The company also received a setback from the agency which has asked for additional information on the new treatment, FK506MR (tacrolimus) in two other indications, in the case of organ rejection in kidney and liver transplant patients. Astellas gave few details about the FDA’s communication and simply stated that it is “internally reviewing the comments outlined in the action letters” and is working with the agency to address any issues they have raised.

The US patent on Astellas' twice-daily version of Prograf runs out in 2008, and the firm had hoped to extend the lifecycle of the drug by getting the green light for this new formulation. Astellas estimates Prograf sales to hit 170 billion yen ($1.4 billion) for the fiscal year which ends in March, and the drug currently contributes around a fifth of the firm’s revenues. In the USA, it is currently used in 80% of kidney transplants, more than 90% of liver transplants and 60% of heart transplants.

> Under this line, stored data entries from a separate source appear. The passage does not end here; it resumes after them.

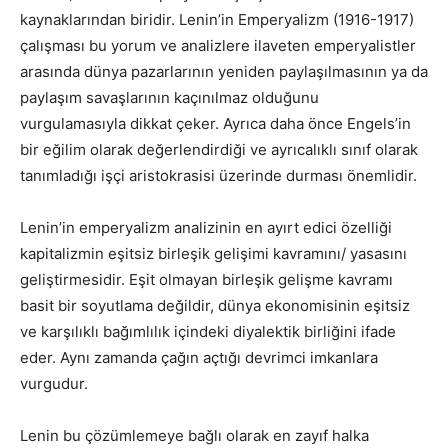
kaynaklarından biridir. Lenin’in Emperyalizm (1916-1917)
çalışması bu yorum ve analizlere ilaveten emperyalistler
arasında dünya pazarlarının yeniden paylaşılmasının ya da
paylaşım savaşlarının kaçınılmaz olduğunu
vurgulamasıyla dikkat çeker. Ayrıca daha önce Engels’in
bir eğilim olarak değerlendirdiği ve ayrıcalıklı sınıf olarak
tanımladığı işçi aristokrasisi üzerinde durması önemlidir.
Lenin’in emperyalizm analizinin en ayırt edici özelliği
kapitalizmin eşitsiz birleşik gelişimi kavramını/ yasasını
geliştirmesidir. Eşit olmayan birleşik gelişme kavramı
basit bir soyutlama değildir, dünya ekonomisinin eşitsiz
ve karşılıklı bağımlılık içindeki diyalektik birliğini ifade
eder. Aynı zamanda çağın açtığı devrimci imkanlara
vurgudur.
Lenin bu çözümlemeye bağlı olarak en zayıf halka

Still, not all hope is lost for FK506MR and Hiroshi Tanaka, a senior analyst at Mizuho Securities, told Reuters that "as long as they get approval for kidney and liver transplants, even if they don't get approval for heart transplants, then it shouldn't be that much of a problem."

Antibody deal with Kirin

Meantime, Astellas also announced that it has signed an agreement with fellow Japanese firm Kirin to develop and market an immunosuppressive fully human monoclonal antibody.

The firms said that the anti-CD40 antibody had shown strong immunosuppressive activity in preclinical studies and is also expected to be used for certain autoimmune diseases. Astellas will pay Kirin up to 5.8 billion yen if all milestones are reached.